With a coproducer, I did a pitch, got a cable-TV deal, wrote a script, expanded it into two hours when they said they wanted the pilot that long, and felt we were on our way to a hit when Marty Scorsese, also a partner with us, said that if he were directing (he was executive-producing), he would shoot it scene for scene and word for word. But then my coproducer and the network decided we had to drop the humor, drop the love story between the two cops, drop all the nuance, and go for grunge and gore. I had to take my name off as creator, producer, and writer—perhaps the first time anyone has been able to expunge all three credits, even “created by,” according to Writers’ Guild rules. The TV pilot was a hopeless mess, and I wanted to see the original concept properly done, so I turned to the novels to realize it. Readers responded strongly, and I had great fun doing it.

How would you describe the series for readers unfamiliar with it?

It’s a noir-suspense-adventure-fantasy-comic-police-procedural thriller with monsters. The inspiration was only in part the Mary Shelley novel. Equally influential, thematically, was C.S. Lewis’s The Abolition of Man, which is why each of the first three novel opens with a quote from that book.

Will there be graphic-novel adaptations of all your Frankenstein series?

If they sell, I would guess the answer is yes. If they don’t sell, then we have to find an insane billionaire to publish them anyway. Although there aren’t many billionaires, a significant minority of them appear to be insane, so we might have a good chance of finding a sugar daddy.

Is it interesting to see your work represented in this format? Do you find it captures the vision in your mind the way that you imagined it would?

As a stone Scrooge McDuck fan when young—and still—I wish there were a way to work ducks into the Frankenstein graphic novels, but given how many genres are already crossed in the books, perhaps that would be one web-footed creature too far. Otherwise, I think the writer and artist are doing a bang-up job. It’s not the same as the novels, but then it’s not possible that it could be. For one thing, doing an entire novel would take maybe 10 graphic novels instead of two or three. For another thing, the comic dialogue works best in a novel, where there’s room for it to breathe, though Chuck has captured some of the flavor of that.

          

What is the collaborative process on the graphic novels like?
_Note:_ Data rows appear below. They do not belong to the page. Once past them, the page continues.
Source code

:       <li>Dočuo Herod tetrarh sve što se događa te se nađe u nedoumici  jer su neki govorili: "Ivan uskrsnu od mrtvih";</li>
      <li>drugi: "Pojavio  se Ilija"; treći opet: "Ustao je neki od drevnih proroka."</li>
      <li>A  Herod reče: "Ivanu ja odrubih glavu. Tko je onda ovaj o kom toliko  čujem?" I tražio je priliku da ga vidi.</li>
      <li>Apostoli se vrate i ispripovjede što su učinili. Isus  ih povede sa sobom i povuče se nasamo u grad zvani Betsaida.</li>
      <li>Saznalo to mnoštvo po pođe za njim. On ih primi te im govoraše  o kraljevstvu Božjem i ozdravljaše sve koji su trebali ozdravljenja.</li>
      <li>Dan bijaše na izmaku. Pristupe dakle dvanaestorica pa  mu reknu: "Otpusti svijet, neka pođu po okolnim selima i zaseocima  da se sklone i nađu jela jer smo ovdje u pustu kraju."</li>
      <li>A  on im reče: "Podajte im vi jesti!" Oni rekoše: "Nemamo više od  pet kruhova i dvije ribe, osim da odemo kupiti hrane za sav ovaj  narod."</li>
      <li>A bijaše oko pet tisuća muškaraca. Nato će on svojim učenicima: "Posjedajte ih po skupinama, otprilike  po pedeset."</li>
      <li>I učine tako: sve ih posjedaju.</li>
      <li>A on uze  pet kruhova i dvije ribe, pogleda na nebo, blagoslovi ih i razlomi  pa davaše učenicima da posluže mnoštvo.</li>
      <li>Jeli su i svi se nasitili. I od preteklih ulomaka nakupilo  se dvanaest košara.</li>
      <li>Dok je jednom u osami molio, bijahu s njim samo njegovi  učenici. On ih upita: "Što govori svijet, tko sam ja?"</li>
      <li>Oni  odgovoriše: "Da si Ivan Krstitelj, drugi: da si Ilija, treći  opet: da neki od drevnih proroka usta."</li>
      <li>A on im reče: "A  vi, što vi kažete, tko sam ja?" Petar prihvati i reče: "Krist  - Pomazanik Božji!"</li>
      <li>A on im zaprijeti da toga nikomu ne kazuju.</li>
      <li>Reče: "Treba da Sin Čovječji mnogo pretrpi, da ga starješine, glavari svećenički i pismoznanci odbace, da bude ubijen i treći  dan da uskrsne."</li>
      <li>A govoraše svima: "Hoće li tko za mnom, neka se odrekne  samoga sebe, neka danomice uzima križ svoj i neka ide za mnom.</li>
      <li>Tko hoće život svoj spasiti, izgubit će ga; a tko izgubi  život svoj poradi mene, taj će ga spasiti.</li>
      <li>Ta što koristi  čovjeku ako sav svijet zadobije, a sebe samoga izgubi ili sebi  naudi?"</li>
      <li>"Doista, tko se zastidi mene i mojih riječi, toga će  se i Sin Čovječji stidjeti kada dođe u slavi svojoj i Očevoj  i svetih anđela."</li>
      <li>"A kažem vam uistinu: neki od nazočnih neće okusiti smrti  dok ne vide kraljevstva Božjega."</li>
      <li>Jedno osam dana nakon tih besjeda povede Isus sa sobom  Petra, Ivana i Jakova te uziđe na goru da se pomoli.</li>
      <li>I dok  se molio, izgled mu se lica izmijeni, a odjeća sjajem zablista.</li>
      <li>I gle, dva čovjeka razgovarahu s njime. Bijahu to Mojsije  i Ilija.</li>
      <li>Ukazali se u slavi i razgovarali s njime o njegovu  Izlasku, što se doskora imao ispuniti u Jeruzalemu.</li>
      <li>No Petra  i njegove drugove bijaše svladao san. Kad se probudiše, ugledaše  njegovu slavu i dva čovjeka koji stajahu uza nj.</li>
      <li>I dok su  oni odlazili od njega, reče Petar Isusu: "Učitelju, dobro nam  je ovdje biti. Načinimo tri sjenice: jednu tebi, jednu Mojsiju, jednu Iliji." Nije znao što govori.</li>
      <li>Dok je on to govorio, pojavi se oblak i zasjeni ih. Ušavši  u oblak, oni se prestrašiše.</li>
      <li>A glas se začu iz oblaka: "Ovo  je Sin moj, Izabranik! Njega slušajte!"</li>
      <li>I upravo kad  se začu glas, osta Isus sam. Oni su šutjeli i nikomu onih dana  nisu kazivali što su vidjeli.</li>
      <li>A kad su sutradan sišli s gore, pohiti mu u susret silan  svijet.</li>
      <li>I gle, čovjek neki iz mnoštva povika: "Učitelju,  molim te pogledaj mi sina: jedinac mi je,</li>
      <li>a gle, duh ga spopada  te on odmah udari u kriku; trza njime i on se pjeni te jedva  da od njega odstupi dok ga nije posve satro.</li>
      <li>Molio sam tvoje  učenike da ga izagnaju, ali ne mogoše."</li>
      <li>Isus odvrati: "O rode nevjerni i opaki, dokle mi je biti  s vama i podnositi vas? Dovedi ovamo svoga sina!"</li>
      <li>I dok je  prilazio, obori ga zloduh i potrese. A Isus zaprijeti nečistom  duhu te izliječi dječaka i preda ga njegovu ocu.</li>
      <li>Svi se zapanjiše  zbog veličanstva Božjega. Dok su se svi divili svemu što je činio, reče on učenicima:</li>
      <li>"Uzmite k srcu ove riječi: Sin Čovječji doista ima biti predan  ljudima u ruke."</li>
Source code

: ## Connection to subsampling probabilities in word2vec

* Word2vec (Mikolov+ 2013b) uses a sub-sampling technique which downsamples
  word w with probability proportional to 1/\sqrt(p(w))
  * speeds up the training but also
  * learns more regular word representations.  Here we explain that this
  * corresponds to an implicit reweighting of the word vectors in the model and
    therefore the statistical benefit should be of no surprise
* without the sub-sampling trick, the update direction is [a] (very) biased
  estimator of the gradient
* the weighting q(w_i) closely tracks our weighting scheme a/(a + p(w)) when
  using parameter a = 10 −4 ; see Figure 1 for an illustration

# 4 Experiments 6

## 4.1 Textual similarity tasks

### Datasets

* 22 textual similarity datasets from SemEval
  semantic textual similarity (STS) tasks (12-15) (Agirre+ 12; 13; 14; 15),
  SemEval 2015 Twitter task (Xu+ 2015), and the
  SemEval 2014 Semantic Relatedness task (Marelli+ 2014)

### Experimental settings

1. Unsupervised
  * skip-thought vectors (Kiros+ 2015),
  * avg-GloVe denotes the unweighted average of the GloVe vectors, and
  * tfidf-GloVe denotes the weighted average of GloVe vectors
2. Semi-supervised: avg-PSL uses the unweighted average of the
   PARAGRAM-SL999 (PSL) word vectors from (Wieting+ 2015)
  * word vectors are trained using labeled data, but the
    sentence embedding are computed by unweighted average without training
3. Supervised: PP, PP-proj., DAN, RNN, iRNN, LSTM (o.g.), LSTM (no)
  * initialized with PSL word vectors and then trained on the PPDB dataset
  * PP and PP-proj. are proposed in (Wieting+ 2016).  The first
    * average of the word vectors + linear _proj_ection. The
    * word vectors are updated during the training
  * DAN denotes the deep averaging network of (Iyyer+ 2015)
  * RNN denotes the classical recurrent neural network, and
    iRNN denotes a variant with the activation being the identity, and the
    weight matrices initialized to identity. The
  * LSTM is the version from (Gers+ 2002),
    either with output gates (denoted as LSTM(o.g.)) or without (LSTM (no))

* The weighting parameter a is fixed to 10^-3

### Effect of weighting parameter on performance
How are you and Chuck Dixon working together, and in turn how are you working with artist Scott Cohn?

Chuck writes the script, and I read it to approve. I seldom find anything to question. Scott’s drawings come to me at each stage, and I can approve or disapprove. But, look, these guys are the best at what they do, and I am a newcomer to this format. It would be absurd for me to think I can improve on what they do. I’m best served if I watch, learn, and keep my mouth shut.

Will there be any plot surprises (that you can reveal) for readers already familiar with the prose books?

I’m sure no one who’s read the books will expect SpongeBob SquarePants to make an appearance as a villain, but I’m hoping we can make that work.

What future plans for graphic novels do you have?

I’ve seen much of the work on the first graphic novel adapted from Fear Nothing, and it’s quite wonderful. And we’ve signed to do two more Odd Thomas mangas following In Odd We Trust and Odd Is on Our Side. That’s enough for now. I’ve got novels to write, after all.